Never mind that ten years later I would look back at all this fascination and money and time spent and laugh my head off at my own foolishness. At the time, I was seriously all over this stuff.
Road Hogs gives all sorts of rules for various mechanics that you can have working on your car, all the way from apprentice in the craft up to the Lord God Guru Wrenchmaster or whatever they called the chief expert. One type, however, fell squarely outside the range of good, bad and guitarist: the mechanical empath. This person wasn't really a mechanic, but a doctor of sick machines, and zie instinctively just knew what was wrong and how to make them work again. Zie could do stuff to an engine, a car or a water-recycler that would look totally unrelated to the actual problem, and have the thing humming along smoothly without effort. I always
thought these were the best.
Unfortuntely, the mechanical empath had one major drawback if you used that type of person to fix your vehicles: anything fixed by them would only stay fixed as long as they hung around. Outside some fixed radius, machines that they built or repaired would start to malfunction again, and ordinary mechanics couldn't fix them. Only the empath had the know-how to figure out what they really wanted and make them happy again, and eventually if away from their loving masters for long enough machines would just up and die, fall to spare parts and used oil, and there was nothing anyone else could do. Often, even rebuilding them wouldn't help.
There are times I fear that this is the power that Tanya's father wields.

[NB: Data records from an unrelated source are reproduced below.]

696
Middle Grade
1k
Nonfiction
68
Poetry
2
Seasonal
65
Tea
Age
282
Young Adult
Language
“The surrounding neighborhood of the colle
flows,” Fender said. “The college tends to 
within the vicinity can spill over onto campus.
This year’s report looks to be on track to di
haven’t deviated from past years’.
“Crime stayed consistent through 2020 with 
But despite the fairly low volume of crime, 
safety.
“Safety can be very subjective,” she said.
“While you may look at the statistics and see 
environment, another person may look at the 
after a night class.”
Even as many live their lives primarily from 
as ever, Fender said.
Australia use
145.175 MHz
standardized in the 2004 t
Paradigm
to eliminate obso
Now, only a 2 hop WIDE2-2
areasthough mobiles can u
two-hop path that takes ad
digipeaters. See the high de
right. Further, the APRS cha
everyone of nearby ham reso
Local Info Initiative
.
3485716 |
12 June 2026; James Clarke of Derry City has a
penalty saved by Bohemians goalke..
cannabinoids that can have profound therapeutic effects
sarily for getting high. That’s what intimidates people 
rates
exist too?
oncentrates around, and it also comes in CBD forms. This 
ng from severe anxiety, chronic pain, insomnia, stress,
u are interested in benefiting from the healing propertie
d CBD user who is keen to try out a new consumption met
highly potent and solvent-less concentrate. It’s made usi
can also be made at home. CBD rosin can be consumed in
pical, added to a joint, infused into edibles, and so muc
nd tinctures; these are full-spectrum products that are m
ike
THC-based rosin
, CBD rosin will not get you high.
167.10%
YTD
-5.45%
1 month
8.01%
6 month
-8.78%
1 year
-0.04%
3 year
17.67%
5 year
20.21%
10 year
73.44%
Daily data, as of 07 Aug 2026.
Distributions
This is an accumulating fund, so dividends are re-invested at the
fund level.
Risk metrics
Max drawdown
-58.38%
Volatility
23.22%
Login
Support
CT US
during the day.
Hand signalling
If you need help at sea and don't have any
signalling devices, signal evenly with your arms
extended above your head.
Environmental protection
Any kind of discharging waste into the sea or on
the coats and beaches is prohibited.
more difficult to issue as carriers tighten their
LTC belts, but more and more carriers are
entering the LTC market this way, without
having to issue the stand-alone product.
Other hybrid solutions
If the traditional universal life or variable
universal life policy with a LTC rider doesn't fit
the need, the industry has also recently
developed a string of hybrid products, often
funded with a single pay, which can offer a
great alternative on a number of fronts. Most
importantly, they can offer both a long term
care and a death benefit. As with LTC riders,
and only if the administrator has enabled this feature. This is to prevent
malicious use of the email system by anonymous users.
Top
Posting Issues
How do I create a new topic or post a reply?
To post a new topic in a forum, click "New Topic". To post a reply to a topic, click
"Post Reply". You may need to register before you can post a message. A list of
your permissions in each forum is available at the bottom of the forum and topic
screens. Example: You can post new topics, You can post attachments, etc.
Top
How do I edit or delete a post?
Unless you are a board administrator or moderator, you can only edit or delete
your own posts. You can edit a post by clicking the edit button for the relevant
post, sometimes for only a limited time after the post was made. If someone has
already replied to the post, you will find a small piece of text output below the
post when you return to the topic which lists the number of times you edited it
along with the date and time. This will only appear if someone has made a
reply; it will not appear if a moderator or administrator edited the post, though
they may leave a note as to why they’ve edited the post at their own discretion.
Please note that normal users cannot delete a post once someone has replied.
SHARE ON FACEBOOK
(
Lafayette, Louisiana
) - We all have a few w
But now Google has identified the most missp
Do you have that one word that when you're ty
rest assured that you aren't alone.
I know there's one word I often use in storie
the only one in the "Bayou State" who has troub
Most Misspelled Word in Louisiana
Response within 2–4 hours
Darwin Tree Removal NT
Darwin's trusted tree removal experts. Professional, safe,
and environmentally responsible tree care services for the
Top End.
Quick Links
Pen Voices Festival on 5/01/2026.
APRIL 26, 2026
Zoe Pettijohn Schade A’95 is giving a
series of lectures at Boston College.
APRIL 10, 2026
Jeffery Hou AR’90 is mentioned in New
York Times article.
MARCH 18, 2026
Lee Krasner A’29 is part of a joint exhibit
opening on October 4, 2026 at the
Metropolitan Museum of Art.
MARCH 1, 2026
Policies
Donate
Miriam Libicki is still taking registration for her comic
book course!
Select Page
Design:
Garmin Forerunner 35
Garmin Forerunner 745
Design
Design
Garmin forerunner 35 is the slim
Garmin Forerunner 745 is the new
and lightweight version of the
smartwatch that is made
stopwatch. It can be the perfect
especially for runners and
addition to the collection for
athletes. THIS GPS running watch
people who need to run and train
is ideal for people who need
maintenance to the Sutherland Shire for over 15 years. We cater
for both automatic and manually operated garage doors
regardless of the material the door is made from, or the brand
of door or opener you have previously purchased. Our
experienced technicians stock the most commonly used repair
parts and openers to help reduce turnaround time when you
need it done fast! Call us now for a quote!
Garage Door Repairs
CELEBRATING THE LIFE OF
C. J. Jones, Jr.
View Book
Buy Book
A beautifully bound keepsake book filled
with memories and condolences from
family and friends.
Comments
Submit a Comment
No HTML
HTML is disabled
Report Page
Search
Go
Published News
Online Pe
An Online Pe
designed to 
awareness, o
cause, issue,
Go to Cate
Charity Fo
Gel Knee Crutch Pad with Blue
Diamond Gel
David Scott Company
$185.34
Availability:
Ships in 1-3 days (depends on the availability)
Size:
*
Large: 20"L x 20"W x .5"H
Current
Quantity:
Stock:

The mechanic to whom I've been taking this car since I received full possession of it has outright said to me, "I can't figure out why it's stalling." Tanya said to me when she gave me the car that it had an oil leak, but that if I just put in a quart of oil every time the idiot light flickered, I would be fine. I actually put two into it every time, because I killed my last car by driving it without enough oil for too long. I still managed to get it so low that the transmission guy chastised me for it.
I am hoping beyond hope that the problem of stalling is related directly to the fact that the car is leaking oil at a fast enough rate to have been keeping the engine below optimal running conditions but not so fast that it's been taking the gunk out of the sump with it. I'm five thousand miles past when my sticker says I should've changed it, mostly because I figured if I was leaking oil as fast as the idiot light indicated, I couldn't possibly have a build-up of crap in the oil pan. I've known plenty of cars that operated on that very principle.
Not that I'm hoping I've been driving without enough oil, mind you. As I said above, that's why the Escort—the car Kelly's now driving until she gets her Firebird fixed—rattles like a cocaine baby with a plastic hammer and teething problems. I just hope that by fixing this leak, somehow miraculously the other problems I'm having with the car will go away until I can make it to and from Michigan for Jessie's brother's wedding reception and the start of my job. After that, I can start looking for a vehicle more suited to my style of driving. That is, something I can beat into the ground through neglect and that will love me for doing it.
I hate cars. I think they know that, and they fear me for it.